"Over the ball of it,
Peering and prying,
How I see all of it,
Life there outlying!
Roughness and smoothness,
Shine and defilement,
Grace and uncouthness,
One reconcilement."

Beyond the Tower Bridge, and beyond the docks and the East End, the glitter of Greenwich comes in, striking yet another note in the ever-changing key. This palace of Greenwich, set like a jewel among its green hills and parks, was the favourite royal abode of the Tudor Sovereigns. Here Elizabeth was born, and lived in state, and here her brother Edward, the boy-king, died in the flower of his youth. The shining Observatory crowns the hill of Greenwich Park—a welcome oasis of green after the "midnight mirk" of the East End through which we have passed; and the fair frontage of the Palace recalls to us the historic mood in which we began our wanderings. Beautiful now with a new beauty, a twentieth century beauty—how lovely, in a different way, it must have been in those distant ages, when the splendid gilt barges of the nobles, with their gaily-painted awnings, were moored at their palatial water gates; when fair ladies sang to guitars as their craft glided smoothly "under tower and balcony, by garden-wall and gallery"; when each citizen had his private wherry, when loaded "tilt-boats," filled with merry passengers, plied up and down between Greenwich and Westminster. As is the Oxford, the Godstow Thames of to-day, the London Thames was then; "the stream of pleasure," no less than of wealth. Gazing, through the gathering twilight, over towards the misty shadow of vast St. Paul's, seen behind the gleaming tower of St. Magnus, or towards the shimmering expanse of water under the wharves of "London Pool," you can still be oblivious to the present changes; but presently you are rudely awakened by the very unpleasant grating of the steamer against its flimsy wooden quay; and the dulcet strains of "the Last Ro-wse of Summer," played to a somewhat wheezy accordion, reach your ears in very un-Tudor and un-toward fashion. Roman London, Saxon London, Elizabethan London, all fade, like Lamb's "dream-children," into the far-away past;—giving place to Victorian London,—as, jostled by a motley and not too immaculate crowd, you scramble sadly across the rickety gangway to the very common-place and unpalatial shore below London Bridge.

An Underground Station.

CHAPTER III
RAMBLES IN THE CITY

"I have seen the West End, the parks, the fine squares; but I love the City far better. The City seems so much more in earnest; its business, its rush, its roar, are such serious things, sights, sounds. The City is getting its living, the West End but enjoying its pleasure. At the West End you may be amused; but in the City you are deeply excited."—C. Brontë: "Villette."

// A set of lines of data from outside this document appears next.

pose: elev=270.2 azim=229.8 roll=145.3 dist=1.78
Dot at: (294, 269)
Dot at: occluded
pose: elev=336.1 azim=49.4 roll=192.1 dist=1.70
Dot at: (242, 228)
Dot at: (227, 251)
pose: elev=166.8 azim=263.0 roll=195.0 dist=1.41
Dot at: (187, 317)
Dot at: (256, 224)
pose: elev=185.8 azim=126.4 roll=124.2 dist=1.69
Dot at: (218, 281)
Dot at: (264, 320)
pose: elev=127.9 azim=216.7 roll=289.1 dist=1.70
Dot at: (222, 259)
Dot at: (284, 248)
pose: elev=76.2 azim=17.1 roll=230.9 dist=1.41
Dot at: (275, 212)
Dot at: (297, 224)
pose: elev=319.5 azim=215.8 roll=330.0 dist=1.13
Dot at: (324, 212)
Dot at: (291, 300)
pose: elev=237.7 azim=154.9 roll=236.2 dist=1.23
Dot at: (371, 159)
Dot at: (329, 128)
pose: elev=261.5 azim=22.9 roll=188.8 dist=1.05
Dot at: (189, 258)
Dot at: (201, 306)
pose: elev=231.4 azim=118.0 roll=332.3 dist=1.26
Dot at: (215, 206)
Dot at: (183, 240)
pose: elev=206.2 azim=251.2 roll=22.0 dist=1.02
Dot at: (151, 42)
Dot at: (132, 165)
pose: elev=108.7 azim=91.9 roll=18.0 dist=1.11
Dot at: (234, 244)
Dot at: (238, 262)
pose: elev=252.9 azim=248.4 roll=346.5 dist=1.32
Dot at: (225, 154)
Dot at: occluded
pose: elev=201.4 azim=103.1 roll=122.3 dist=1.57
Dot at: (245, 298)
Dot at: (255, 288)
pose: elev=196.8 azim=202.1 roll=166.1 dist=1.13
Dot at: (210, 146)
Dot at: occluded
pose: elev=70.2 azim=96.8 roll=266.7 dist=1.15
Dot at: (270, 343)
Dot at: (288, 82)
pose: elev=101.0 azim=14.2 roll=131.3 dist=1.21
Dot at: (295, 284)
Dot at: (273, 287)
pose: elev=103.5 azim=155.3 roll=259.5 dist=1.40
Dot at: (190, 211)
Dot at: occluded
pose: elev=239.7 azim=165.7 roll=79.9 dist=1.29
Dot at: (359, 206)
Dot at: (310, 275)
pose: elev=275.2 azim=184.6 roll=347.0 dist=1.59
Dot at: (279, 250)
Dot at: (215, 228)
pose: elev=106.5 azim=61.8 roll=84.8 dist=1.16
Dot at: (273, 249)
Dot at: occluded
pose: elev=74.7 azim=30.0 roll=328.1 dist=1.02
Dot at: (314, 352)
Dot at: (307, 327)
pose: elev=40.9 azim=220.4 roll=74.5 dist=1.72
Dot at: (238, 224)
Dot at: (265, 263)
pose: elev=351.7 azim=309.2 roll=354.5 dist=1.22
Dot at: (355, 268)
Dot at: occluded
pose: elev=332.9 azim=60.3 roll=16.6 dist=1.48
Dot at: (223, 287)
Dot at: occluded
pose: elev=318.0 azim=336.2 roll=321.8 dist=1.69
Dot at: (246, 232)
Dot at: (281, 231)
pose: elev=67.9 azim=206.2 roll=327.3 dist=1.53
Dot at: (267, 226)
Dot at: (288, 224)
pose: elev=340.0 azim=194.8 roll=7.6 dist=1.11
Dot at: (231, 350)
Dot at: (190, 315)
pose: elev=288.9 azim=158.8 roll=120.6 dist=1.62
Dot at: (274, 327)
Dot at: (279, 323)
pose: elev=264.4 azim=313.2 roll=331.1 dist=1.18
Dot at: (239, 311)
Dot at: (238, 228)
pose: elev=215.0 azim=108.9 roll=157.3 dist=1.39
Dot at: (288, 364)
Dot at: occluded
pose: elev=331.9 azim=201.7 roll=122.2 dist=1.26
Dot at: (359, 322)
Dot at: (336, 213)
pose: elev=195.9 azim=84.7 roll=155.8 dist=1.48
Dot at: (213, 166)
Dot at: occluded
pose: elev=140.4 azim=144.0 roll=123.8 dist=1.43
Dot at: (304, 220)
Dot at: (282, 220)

"And who cries out on crowd and mart?
Who prates of stream and sea?
The summer in the City's heart
That is enough for me."
Amy Levy: "A London Plane Tree."

The City is, by common consent, the most interesting and vital part of the metropolis,—interesting, not only for its past,—but for its present; ever-living,—eternally renewed;—a never-ceasing, impetuous, Niagara of energy and power. It is the pulse,—or rather the aorta,—of the tremendous machine of London; through its crowded veins rushes the life-blood of commerce, of industry, of wealth, that feeds and stimulates not only the town, but also the country and the nation. Through its ancient and narrow highways, crowds of black-coated human ants hurry, day by day, eager in pursuit of money, of power, and of their daily bread.